Protests over town hall flag fiasco continueOutrage over the decision to raise and then remove a disputed flag has yet to die down
Outraged protestors called for Waltham Forest Council’s leader to resign last night over a decision to take down a flag outside the town hall last month.
Around one hundred Turkish Cypriots gathered, waving flags and chanting “Grace Williams out!” during the full council meeting.
Protestors were upset by the council’s decision to take their flag down and apologise “for the offence caused” by letting it be raised on 15th November.
Disputed state Northern Cyprus - which declared itself separate from the Republic of Cyprus in 1974 - is only recognised as legitimate by Turkey.
The Turkish army maintains a large presence there, which the European Union considers an occupation, and the majority of its former Greek residents have been evicted.
Protestors outside the town hall (LDRS)
Speaking in the council chamber, Turkish Cypriot Community Association member Nafiya Horozoglu told councillors her community felt “relegated to second and third class citizens” by the decision to remove the flag.
She said: “We raised our flag, one of the few things that is a symbol of our ethnic identity, and to have it torn down again clearly discriminates against Turkish Cypriots.
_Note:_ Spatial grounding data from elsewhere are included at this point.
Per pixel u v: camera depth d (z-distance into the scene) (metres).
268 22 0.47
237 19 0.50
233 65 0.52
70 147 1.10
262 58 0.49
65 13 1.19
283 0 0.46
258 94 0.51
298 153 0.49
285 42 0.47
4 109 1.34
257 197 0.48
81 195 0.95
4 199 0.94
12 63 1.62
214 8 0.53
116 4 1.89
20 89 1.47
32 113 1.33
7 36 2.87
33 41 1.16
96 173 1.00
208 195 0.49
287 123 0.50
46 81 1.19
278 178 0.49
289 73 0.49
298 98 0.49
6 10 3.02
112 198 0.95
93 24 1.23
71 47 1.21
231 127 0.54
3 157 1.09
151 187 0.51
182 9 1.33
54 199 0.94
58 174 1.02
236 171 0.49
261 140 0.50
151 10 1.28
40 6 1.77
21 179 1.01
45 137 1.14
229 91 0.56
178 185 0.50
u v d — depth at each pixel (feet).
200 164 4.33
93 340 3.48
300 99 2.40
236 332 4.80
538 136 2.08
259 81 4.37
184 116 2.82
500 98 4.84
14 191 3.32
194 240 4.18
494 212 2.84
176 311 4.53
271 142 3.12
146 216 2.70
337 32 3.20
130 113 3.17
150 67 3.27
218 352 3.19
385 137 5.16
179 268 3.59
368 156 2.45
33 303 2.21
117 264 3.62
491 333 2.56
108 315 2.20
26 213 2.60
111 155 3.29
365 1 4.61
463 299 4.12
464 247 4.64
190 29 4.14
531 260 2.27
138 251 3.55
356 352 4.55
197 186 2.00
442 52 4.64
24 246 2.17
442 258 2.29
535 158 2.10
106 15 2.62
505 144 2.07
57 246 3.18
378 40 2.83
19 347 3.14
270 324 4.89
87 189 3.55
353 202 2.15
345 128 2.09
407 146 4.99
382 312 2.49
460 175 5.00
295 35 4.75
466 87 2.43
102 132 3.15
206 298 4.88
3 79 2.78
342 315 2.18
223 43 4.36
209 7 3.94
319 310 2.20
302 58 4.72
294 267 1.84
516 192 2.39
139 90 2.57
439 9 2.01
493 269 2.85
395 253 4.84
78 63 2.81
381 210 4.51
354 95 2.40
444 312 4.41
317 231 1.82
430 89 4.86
This is, in my opinion, racism and discrimination.
“We exist, you have not apologised to us and your letter apologises to other communities because we offend them. Why do you have the authority to decide that Waltham Forest will exclude Turkish Cypriots?”
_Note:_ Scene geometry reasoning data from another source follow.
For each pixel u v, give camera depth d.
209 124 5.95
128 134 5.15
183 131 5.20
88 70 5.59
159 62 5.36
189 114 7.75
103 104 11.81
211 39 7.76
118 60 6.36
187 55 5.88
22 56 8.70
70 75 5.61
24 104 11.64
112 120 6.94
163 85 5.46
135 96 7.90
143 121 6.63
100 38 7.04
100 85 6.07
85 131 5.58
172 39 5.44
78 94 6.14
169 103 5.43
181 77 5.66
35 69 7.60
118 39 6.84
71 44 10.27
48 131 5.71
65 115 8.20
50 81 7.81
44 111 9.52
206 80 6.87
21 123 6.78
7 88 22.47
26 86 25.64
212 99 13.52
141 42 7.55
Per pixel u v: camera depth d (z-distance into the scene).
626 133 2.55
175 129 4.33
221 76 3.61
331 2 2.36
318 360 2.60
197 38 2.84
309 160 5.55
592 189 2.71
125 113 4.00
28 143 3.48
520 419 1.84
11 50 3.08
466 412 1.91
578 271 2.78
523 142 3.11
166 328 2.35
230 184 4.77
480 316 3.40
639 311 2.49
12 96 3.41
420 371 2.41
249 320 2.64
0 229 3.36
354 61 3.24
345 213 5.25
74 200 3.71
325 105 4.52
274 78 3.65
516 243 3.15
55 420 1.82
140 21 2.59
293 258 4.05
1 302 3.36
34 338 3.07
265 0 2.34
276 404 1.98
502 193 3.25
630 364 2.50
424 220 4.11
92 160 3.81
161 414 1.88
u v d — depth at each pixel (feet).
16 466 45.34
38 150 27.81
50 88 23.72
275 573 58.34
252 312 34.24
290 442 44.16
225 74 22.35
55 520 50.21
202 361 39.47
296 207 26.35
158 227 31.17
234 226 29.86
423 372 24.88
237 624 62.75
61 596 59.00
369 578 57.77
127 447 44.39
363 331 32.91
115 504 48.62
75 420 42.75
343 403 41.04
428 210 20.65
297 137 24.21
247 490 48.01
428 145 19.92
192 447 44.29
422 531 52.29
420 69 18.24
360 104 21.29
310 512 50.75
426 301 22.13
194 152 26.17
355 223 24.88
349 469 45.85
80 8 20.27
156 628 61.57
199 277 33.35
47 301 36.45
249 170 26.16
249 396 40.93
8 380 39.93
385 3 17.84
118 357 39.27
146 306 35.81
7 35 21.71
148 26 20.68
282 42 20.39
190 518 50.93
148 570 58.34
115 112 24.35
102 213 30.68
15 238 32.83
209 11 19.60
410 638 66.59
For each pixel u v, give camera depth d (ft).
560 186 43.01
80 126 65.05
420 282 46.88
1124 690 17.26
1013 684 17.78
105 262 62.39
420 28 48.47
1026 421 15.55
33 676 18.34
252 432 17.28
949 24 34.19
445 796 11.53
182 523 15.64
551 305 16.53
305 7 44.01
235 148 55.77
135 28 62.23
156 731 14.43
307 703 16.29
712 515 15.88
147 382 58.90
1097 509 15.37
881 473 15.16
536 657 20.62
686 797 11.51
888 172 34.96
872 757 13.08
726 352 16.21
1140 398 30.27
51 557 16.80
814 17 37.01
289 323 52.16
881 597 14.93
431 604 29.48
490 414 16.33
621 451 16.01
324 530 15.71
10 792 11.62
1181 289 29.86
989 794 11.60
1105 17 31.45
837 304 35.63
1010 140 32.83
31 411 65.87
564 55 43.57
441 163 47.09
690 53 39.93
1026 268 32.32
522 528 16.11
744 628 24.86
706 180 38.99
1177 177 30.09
Nafiya added that the community are demanding the flag be raised for a whole day before the end of December.
However, the raising of the flag in the first place caused equal upset on the other side of the international conflict, with the National Federation of Cypriots in the UK calling it "deplorable, insensitive and deeply provocative".
In a statement shortly after the incident last month, the federation's president Christos Karaolis said: "This flag-raising only served to undermine prospects for reunification and encourage secessionists.
"Such actions must be unequivocally opposed and condemned by all that respect international law and wanted to see Cyprus reunited."
Speaking at the meeting last night, council leader Williams said: “I recognise the upset this has caused in the whole community and appreciate how sensitive it is.
“My decision to lower the flag was not taken easily and was not a commentary on Northern Cyprus.
"This space has to be for everyone, therefore in the future I have decided that no flag will be raised if is not recognised by the British government. This decision is without discrimination against the community the flag is from.
"My apology is not to part of the community but to the whole community for the offence caused.”
The decision to no longer raise flags of countries not recognised by the government means the council will not fly the Tibetan flag, frequently raised under the previous leader.
Outside the meeting, protest organiser Fahri Zihni said his community will be “stepping up” their efforts and are considering legal action.